Cette méthode de numérotation évite d’intercaler des numéros Bis et Ter pour d’éventuelles nouvelles constructions.
Depuis cet été, vous pouvez redécouvrir le village de Venosc à la recherche des noms des rues, la route de la Rose Bleue, attachée à la légende de cet enfant du pays, colporteur partit en Russie vendre une hypothétique rose bleue au Tsar, ou la Montée du Câble qui mène à la Place des Ardoisiers, rappelant qu’à cet emplacement un câble descendait depuis l’Ardoisière ; autant de noms choisis et validés par un conseil de sages et d’anciens, racontant l’histoire du village

À Auris, ce sont les desseins du BIC (Boite à Idée du Cert), hameau de la commune qui a quant à lui, proposé de baptiser « pour aider le facteur » les noms de rue. Le conseil Municipal a ensuite proposé à chaque hameau de choisir ses noms de rues. Une réunion a ensuite été organisée avec les habitants et un plan de chaque hameau. Mines inépuisables de l’histoire locale, les anciens ont eux aussi participé à cette belle aventure. C’est ainsi que depuis le 31 juillet 2010, Rue Saint Antoine, Chemin de Sôcougne, La place dou Quârt, l’Impasse des Jaillets enorgueillissent les murs des maisons du hameau de La Balme d’Auris. Ces très belles plaques ont la particularité d’avoir été toutes réalisées par les habitants du village. Implications de savoir-faire pour la découpe des plaques, leur décoration, le vernissage (4 couches de vernis marin) et enfin la fixation sur le mur des maisons par les services techniques de la commune.
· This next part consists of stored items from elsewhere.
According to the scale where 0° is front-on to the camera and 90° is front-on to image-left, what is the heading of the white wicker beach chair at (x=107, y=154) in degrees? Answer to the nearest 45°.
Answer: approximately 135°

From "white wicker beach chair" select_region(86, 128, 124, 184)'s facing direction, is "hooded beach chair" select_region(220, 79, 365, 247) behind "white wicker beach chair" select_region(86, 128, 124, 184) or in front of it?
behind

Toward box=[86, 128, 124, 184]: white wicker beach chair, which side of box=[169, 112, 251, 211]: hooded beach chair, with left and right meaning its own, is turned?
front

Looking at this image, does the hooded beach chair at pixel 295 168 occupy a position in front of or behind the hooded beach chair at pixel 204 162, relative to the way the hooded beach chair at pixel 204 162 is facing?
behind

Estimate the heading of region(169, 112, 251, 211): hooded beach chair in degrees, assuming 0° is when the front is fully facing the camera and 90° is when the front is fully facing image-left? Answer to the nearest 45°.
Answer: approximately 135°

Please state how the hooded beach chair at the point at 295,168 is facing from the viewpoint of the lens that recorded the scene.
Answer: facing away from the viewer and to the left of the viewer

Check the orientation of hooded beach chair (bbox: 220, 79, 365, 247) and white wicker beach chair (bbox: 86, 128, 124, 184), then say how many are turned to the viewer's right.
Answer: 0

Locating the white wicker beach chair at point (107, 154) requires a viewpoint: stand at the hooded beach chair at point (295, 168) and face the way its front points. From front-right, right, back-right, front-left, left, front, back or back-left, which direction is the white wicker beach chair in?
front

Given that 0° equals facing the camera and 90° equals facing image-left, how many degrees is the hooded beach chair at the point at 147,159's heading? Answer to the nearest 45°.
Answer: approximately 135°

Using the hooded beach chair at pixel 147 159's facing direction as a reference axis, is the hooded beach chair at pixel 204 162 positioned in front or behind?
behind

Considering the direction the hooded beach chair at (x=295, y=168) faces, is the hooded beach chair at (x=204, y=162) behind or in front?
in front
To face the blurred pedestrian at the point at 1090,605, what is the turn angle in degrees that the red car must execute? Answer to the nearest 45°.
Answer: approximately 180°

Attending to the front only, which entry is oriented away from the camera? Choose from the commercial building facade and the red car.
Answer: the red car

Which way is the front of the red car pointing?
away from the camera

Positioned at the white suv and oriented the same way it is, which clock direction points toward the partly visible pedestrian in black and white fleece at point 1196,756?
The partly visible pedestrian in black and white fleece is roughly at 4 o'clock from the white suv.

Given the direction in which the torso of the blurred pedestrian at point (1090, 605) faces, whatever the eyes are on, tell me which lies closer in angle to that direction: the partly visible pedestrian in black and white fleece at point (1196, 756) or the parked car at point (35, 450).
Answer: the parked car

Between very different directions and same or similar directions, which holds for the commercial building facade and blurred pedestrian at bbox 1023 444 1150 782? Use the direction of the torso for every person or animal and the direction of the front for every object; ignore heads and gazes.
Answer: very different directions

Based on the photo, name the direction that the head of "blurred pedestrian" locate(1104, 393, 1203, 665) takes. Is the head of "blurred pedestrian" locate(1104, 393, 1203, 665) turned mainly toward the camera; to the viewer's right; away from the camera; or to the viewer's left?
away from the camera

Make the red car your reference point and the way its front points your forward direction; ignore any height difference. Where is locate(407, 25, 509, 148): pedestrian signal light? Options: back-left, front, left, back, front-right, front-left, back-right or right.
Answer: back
Notre époque beigne dans une technologie qui s’avère parfois contraignante. Certains modèles numériques ne fonctionnent pas chez nous, mais nous sommes contraints de les adopter. Au milieu de ces bases, données, concaténations, statistiques, le bon sens et le raisonnement ont du mal à trouver une place.
Le progrès est une Boite de Pandore qui nous plonge inexorablement dans un asservissement qui nous rend dépendant et peut-être esclave.
Rarement une petite porte s’ouvre au milieu de cette environnement numérique froid et déshumanisant. Ce petit espace de liberté s’affichera peut-être un jour sous la forme des plaques de rues empreintes de la poésie et de l’histoire de nos villages, que nous indiquerons, non sans fierté, dans ce fichu formulaire en ligne.